--- Plain-text document sources ---
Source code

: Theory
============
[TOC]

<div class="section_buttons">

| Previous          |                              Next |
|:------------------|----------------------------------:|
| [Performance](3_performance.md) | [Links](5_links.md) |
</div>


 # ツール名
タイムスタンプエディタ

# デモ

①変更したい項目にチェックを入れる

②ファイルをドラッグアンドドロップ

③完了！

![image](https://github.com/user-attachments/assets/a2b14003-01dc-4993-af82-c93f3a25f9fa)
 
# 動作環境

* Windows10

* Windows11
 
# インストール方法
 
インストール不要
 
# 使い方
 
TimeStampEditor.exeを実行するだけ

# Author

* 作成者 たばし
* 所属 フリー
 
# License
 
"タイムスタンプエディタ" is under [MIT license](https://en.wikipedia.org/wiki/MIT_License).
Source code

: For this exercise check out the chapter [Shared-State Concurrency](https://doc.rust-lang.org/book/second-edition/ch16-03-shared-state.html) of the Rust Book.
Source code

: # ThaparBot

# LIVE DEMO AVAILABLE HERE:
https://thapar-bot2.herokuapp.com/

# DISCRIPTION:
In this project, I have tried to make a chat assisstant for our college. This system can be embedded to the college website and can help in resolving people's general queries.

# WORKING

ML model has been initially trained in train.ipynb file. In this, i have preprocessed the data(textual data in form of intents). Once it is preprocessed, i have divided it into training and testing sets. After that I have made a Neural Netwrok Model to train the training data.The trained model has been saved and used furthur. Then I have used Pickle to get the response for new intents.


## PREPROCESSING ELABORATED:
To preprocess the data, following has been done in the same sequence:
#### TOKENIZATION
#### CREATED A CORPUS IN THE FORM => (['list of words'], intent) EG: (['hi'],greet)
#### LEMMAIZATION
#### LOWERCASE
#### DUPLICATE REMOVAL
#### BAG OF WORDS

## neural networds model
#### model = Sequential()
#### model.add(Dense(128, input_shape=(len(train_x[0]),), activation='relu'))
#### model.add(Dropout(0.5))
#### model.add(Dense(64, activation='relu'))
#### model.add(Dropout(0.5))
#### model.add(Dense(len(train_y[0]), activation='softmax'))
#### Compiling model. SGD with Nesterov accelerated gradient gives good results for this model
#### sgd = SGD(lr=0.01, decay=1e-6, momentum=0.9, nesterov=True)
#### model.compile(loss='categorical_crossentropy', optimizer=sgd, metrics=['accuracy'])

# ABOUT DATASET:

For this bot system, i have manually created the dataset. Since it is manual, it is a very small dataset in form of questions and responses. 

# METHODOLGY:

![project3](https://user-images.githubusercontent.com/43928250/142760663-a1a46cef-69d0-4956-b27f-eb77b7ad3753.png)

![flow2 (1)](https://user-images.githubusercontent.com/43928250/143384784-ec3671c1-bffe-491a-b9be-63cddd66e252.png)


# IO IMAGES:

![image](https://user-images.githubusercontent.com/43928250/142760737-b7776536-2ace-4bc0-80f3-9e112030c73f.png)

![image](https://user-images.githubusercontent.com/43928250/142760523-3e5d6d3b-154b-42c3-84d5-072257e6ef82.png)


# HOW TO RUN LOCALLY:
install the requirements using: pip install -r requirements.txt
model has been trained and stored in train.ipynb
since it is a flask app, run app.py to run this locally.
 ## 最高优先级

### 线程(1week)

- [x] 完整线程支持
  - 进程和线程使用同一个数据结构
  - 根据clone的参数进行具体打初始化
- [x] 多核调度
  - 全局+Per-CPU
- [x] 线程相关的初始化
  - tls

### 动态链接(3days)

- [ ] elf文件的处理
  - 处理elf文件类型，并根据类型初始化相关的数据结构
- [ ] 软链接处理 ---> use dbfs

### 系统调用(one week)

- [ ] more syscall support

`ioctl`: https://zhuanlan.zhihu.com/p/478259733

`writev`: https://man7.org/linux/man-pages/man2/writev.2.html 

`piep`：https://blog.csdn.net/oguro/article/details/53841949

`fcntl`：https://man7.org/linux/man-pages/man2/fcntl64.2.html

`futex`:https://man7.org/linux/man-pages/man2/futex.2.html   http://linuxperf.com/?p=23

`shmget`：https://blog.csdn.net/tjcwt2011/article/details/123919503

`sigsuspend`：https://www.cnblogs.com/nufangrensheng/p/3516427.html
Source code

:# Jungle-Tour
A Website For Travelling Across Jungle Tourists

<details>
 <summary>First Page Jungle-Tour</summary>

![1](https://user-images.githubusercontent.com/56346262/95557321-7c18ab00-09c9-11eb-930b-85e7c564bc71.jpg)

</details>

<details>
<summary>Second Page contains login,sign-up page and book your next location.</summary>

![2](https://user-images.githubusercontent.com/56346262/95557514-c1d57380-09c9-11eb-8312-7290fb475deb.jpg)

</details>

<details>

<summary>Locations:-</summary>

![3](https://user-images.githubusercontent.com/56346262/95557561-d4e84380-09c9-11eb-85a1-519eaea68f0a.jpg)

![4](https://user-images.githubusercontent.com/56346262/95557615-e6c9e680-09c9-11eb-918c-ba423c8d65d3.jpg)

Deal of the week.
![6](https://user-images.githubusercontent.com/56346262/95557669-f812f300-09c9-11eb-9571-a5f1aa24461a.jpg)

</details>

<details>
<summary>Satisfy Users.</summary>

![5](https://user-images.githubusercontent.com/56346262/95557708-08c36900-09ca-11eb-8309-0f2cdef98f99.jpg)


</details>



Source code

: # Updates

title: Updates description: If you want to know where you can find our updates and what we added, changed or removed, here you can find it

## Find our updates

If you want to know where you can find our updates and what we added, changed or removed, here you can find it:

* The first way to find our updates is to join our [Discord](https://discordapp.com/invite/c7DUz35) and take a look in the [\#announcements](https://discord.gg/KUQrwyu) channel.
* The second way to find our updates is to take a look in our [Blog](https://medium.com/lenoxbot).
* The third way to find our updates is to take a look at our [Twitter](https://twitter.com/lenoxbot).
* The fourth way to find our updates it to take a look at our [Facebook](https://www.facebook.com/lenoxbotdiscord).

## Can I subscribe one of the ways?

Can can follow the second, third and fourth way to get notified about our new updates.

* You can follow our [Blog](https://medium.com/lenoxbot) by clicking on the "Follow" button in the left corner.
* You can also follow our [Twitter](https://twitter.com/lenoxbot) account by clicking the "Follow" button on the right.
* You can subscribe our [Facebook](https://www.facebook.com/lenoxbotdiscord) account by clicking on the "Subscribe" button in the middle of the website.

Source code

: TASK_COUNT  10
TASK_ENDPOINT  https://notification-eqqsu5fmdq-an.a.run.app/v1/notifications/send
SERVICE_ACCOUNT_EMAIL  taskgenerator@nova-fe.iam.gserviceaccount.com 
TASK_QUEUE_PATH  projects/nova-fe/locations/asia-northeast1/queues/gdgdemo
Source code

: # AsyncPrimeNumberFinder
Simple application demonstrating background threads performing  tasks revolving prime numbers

--- What to work on ---
Could you retype exactly the lines above, starting at the line that contains "at our [Facebook](https://www.facebook.com/lenoxbotdiscord)." and ending at the line that contains "the left corner.", and nothing more?

--- Response area ---
* The fourth way to find our updates it to take a look at our [Facebook](https://www.facebook.com/lenoxbotdiscord).

## Can I subscribe one of the ways?

Can can follow the second, third and fourth way to get notified about our new updates.

* You can follow our [Blog](https://medium.com/lenoxbot) by clicking on the "Follow" button in the left corner.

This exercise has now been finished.